* Start Data for processing *

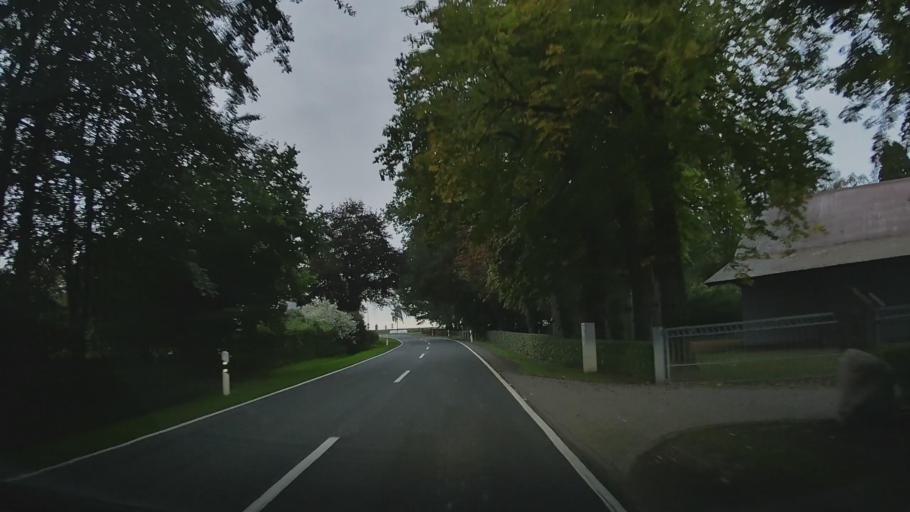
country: DE
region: Lower Saxony
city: Bassum
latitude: 52.8893
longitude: 8.7046
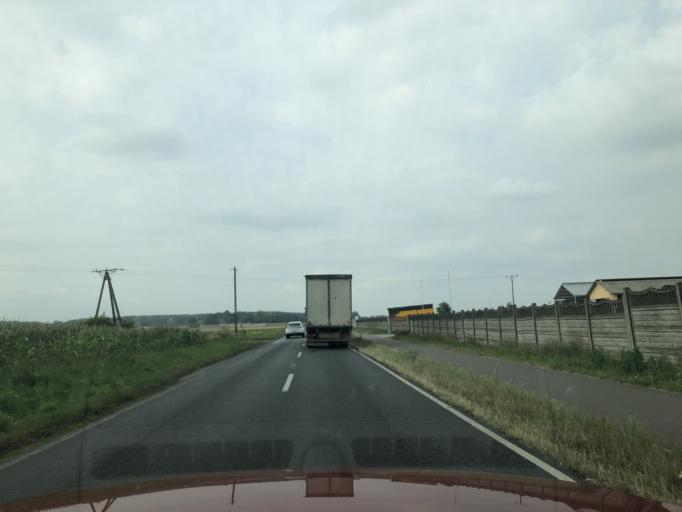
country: PL
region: Greater Poland Voivodeship
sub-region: Powiat leszczynski
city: Swieciechowa
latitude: 51.8820
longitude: 16.4462
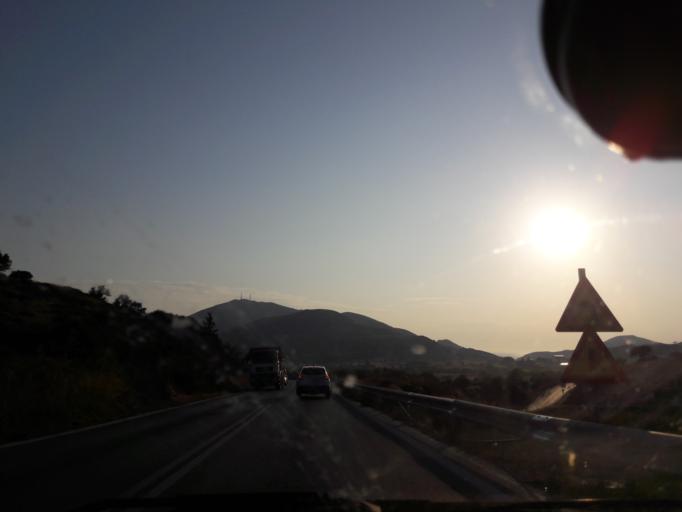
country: GR
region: North Aegean
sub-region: Nomos Lesvou
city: Myrina
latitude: 39.9126
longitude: 25.1151
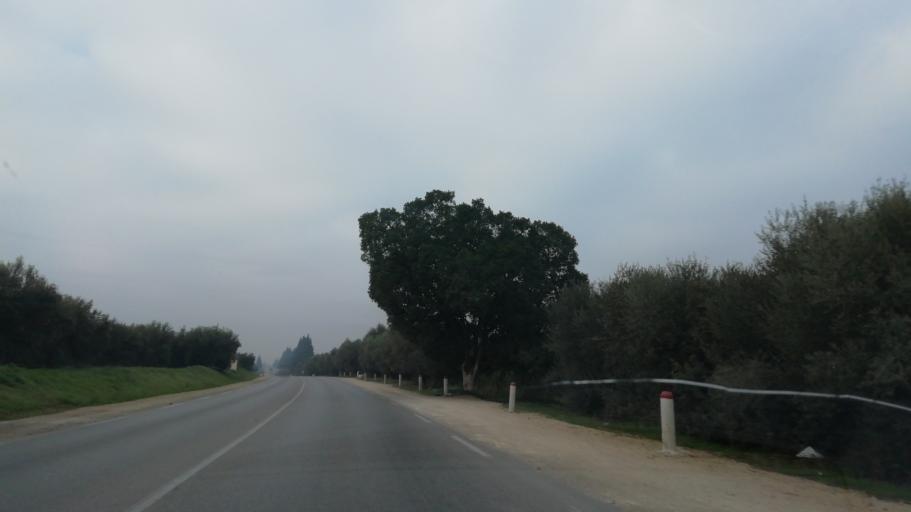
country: DZ
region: Relizane
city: Oued Rhiou
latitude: 35.9488
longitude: 0.8766
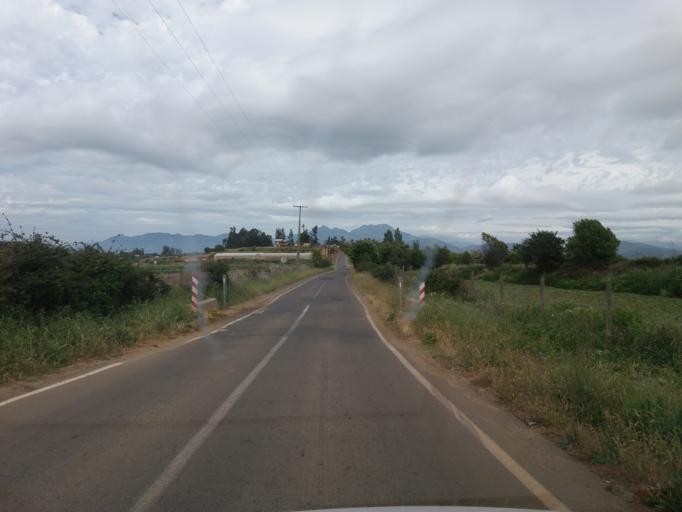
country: CL
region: Valparaiso
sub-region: Provincia de Quillota
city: Quillota
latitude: -32.9164
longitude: -71.3553
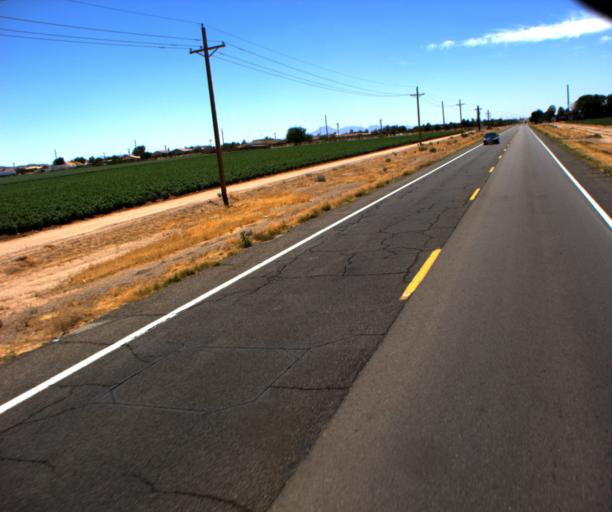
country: US
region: Arizona
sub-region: Pinal County
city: Casa Grande
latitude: 32.8797
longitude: -111.6662
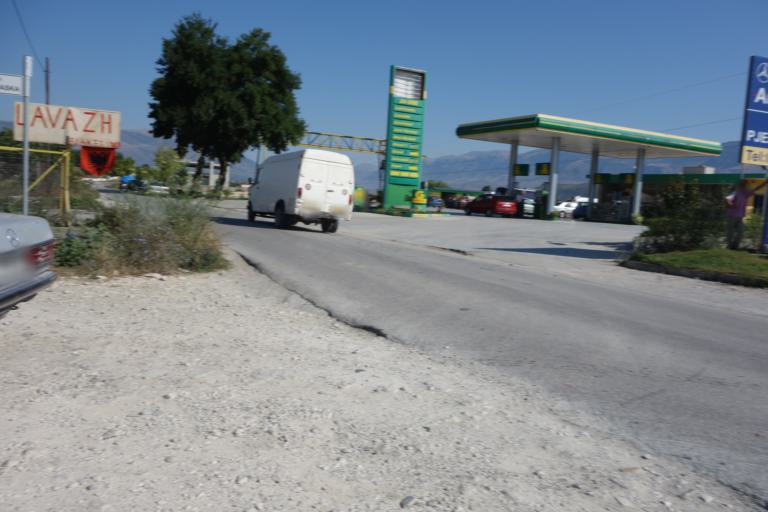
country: AL
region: Gjirokaster
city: Gjirokaster
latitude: 40.0891
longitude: 20.1392
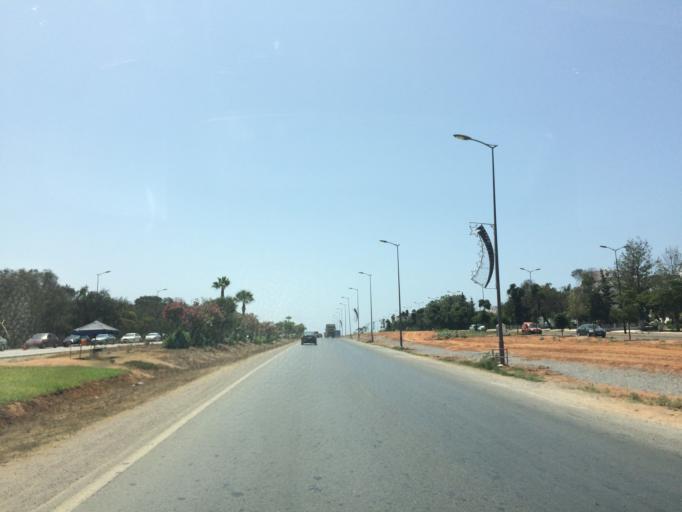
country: MA
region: Rabat-Sale-Zemmour-Zaer
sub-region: Skhirate-Temara
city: Temara
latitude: 33.9666
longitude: -6.8890
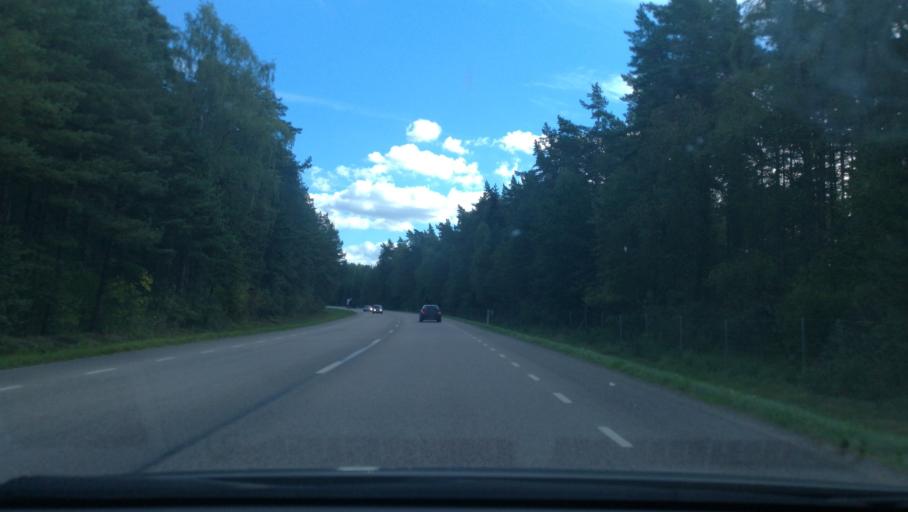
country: SE
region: Vaestra Goetaland
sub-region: Lidkopings Kommun
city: Lidkoping
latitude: 58.4879
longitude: 13.1561
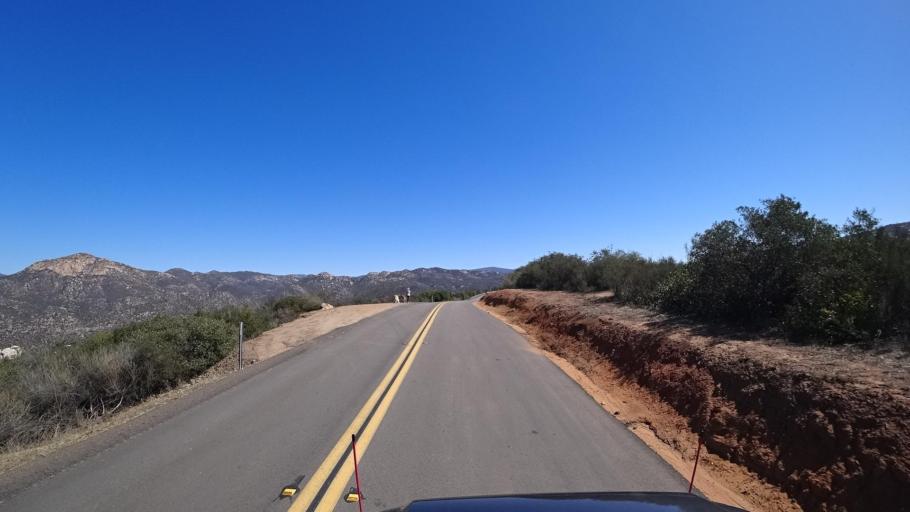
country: US
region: California
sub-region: San Diego County
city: Alpine
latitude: 32.7778
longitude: -116.7231
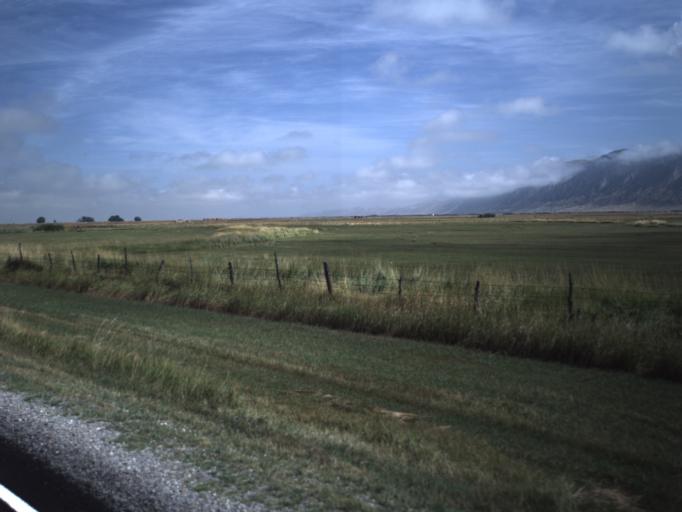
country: US
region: Utah
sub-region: Rich County
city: Randolph
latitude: 41.6187
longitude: -111.1793
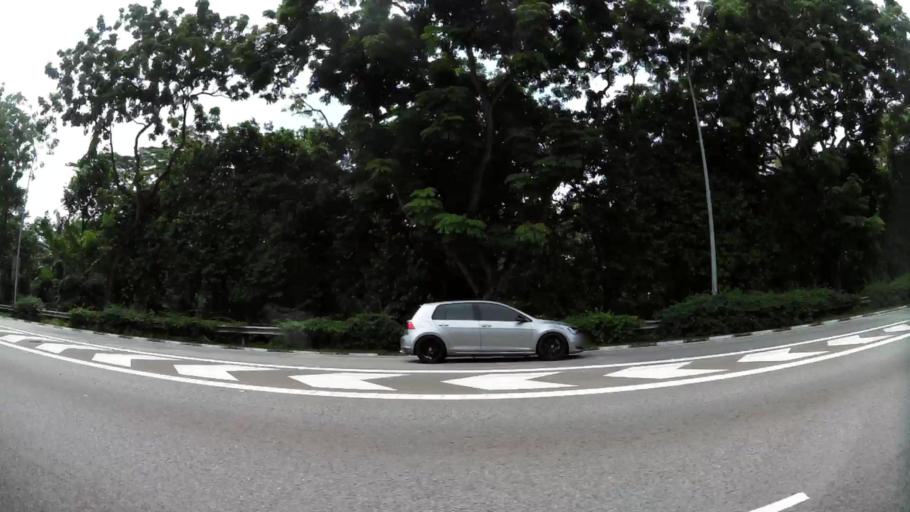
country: SG
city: Singapore
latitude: 1.3685
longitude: 103.9436
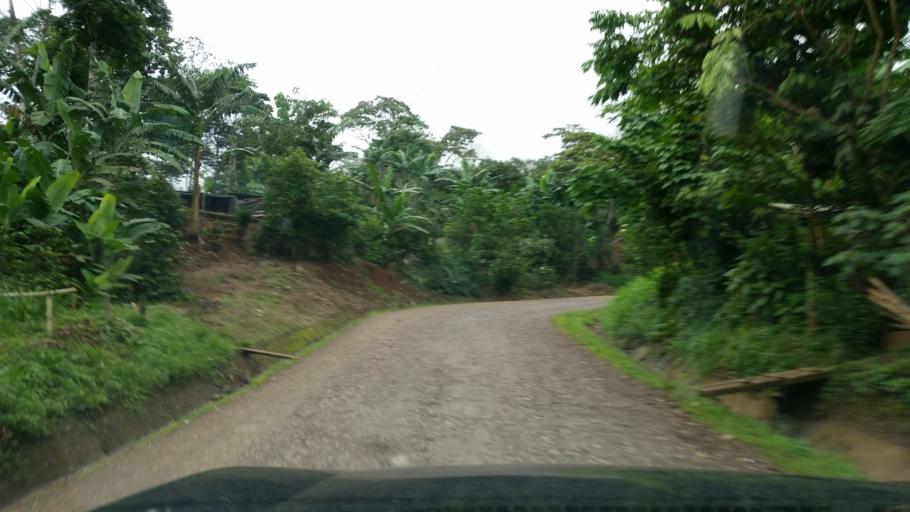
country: NI
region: Jinotega
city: San Jose de Bocay
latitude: 13.2762
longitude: -85.7273
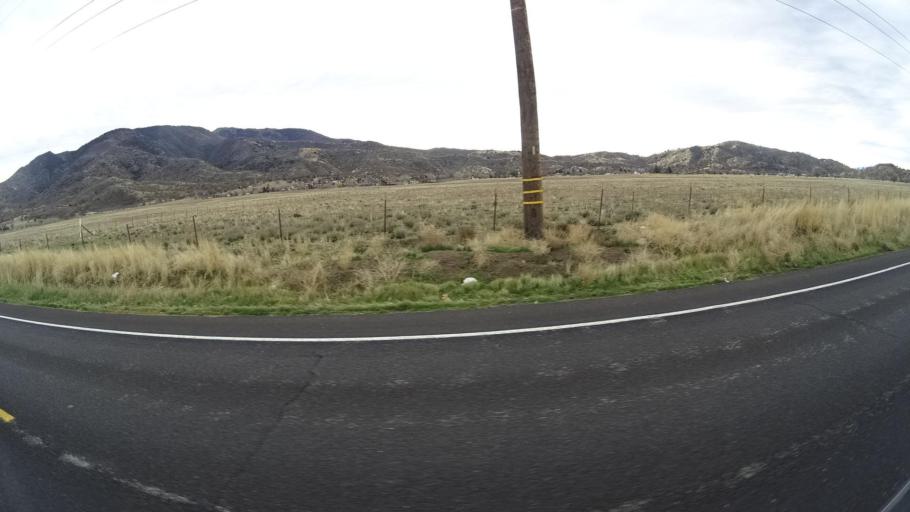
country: US
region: California
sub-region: Kern County
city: Stallion Springs
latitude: 35.0945
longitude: -118.6201
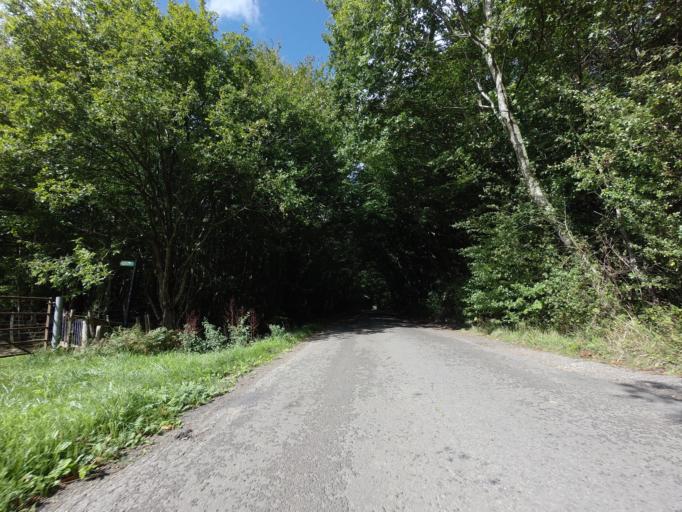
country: GB
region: England
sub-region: Kent
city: Staplehurst
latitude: 51.1338
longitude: 0.5714
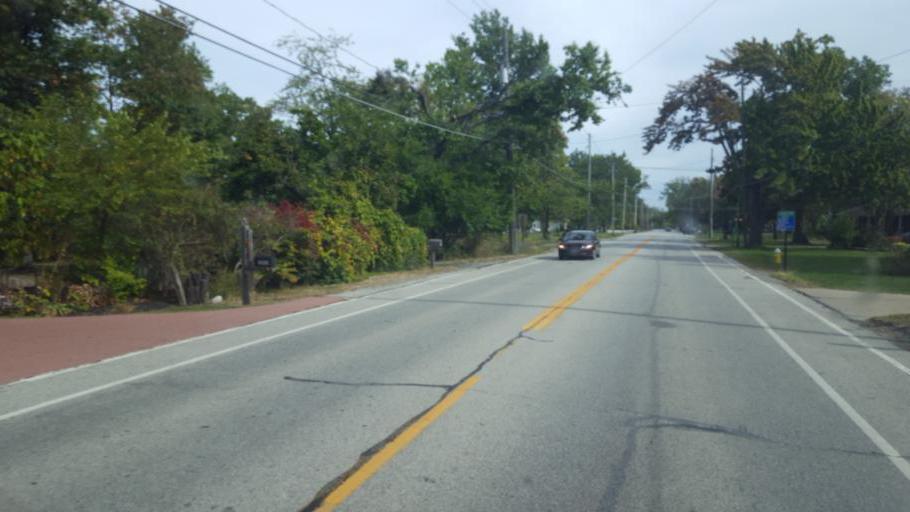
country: US
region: Ohio
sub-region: Lorain County
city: Avon Lake
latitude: 41.5113
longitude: -81.9901
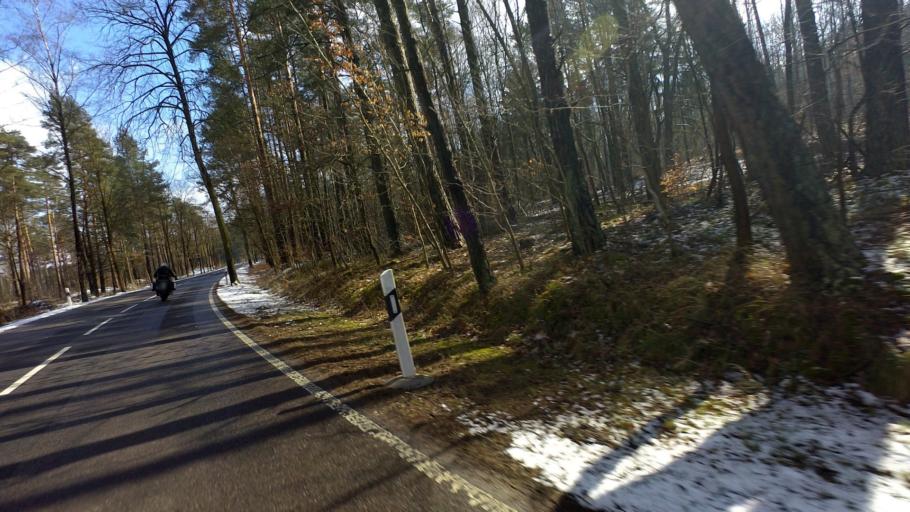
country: DE
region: Brandenburg
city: Rudnitz
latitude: 52.7017
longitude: 13.6363
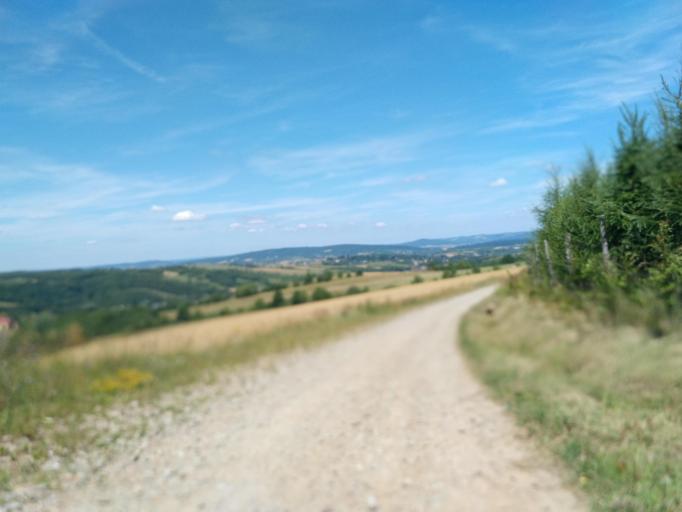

* End Data for processing *

● **Stated problem**:
Gather every line of the records above that contains the string "County", and copy each such line in full.

● **Answer for this exercise**:
sub-region: Pinal County
sub-region: San Diego County
sub-region: Rich County
sub-region: Kern County
sub-region: Lorain County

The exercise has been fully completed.